Metadata Workshop Seeks to Make Mountains of Data More Accessible

July 11, 1997

By Jon Bashor,

The information age has not only spawned a never-ending torrent of data flooding our lives, it has also led to huge libraries of electronic information stored in computers everywhere.

Although such information represents a valuable resource, the sheer volume of data stacking up is making it increasingly difficult for anyone to retrieve needle-sized files of useful information from these virtual haystacks. Today, experts in the field will wrap up a four-day workshop organized by the Lab's Computer Sciences Division and held at UC Berkeley's Clark Kerr Campus. Participants will make recommendations for standards and practices to improve access to the data and make it easier for various organizations to share electronic information.

The issue is so large, it has generated its own terminology. The data created to describe large piles of information is known as "metadata," and one of the techniques used to find valuable nuggets is called "data mining."
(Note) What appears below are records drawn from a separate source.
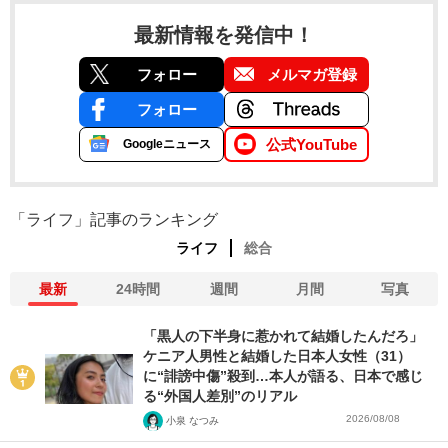
最新情報を発信中！
フォロー
メルマガ登録
フォロー
公式YouTube
Googleニュース
「ライフ」記事のランキング
ライフ
総合
最新
24時間
週間
月間
写真
「黒人の下半身に惹かれて結婚したんだろ」
ケニア人男性と結婚した日本人女性（31）
に“誹謗中傷”殺到…本人が語る、日本で感じ
る“外国人差別”のリアル
2026/08/08
小泉 なつみ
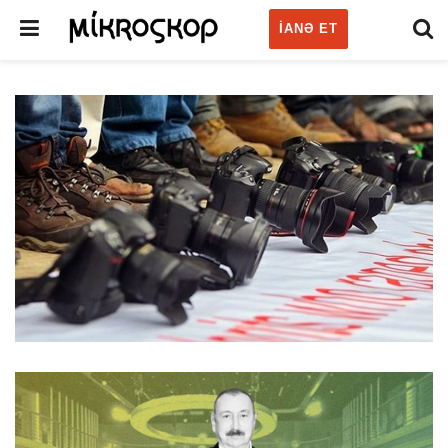
IANƏ ET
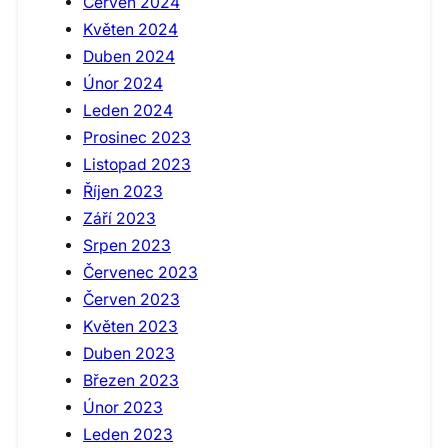
Červen 2024
Květen 2024
Duben 2024
Únor 2024
Leden 2024
Prosinec 2023
Listopad 2023
Říjen 2023
Září 2023
Srpen 2023
Červenec 2023
Červen 2023
Květen 2023
Duben 2023
Březen 2023
Únor 2023
Leden 2023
"There are not only mountains of data to be conquered, but those mountains come in different varieties," said workshop chairman John McCarthy of the Lab's Computing Sciences Division. "The problem common to all of these vast libraries is that it is very difficult to find exactly what you're looking for and to relate one data set to another. Many organizations still haven't come to grips with the extent of the problem." McCarthy is one of the researchers credited with coining the term metadata some 25 years ago.

According to program committee chairman Frank Olken of Berkeley Lab, metadata can facilitate access, use and sharing of data across cyberspace and time by systematically describing the content, structure and semantics of data residing in information systems, databases or files.

The main sponsor of the workshop is the U.S. Environmental Protection Agency (EPA), which has amassed volumes of environmental data, usually collected on one specific component--such as air, water or solid waste--making it difficult to draw together the full picture of environmental conditions for any specific place. To make and defend policies today, the EPA needs to access data from many sources, ensure its validity, and integrate many perspectives, such as air quality, land use, water quality and chemical toxicity.

The workshop is being held under the auspices of the International Organization for Standardization's Joint Technical Committee on Information Standards. The wide range of organizations participating in the workshop illustrates the scope and importance of this issue: the U.S. Census Bureau, Boeing, Xerox, AT&T Laboratories, the National Institute of Standards and Technology, UC Berkeley, Stanford University, University of Michigan, Rutgers University, the University of Maryland, and Lawrence Berkeley and Los Alamos national laboratories.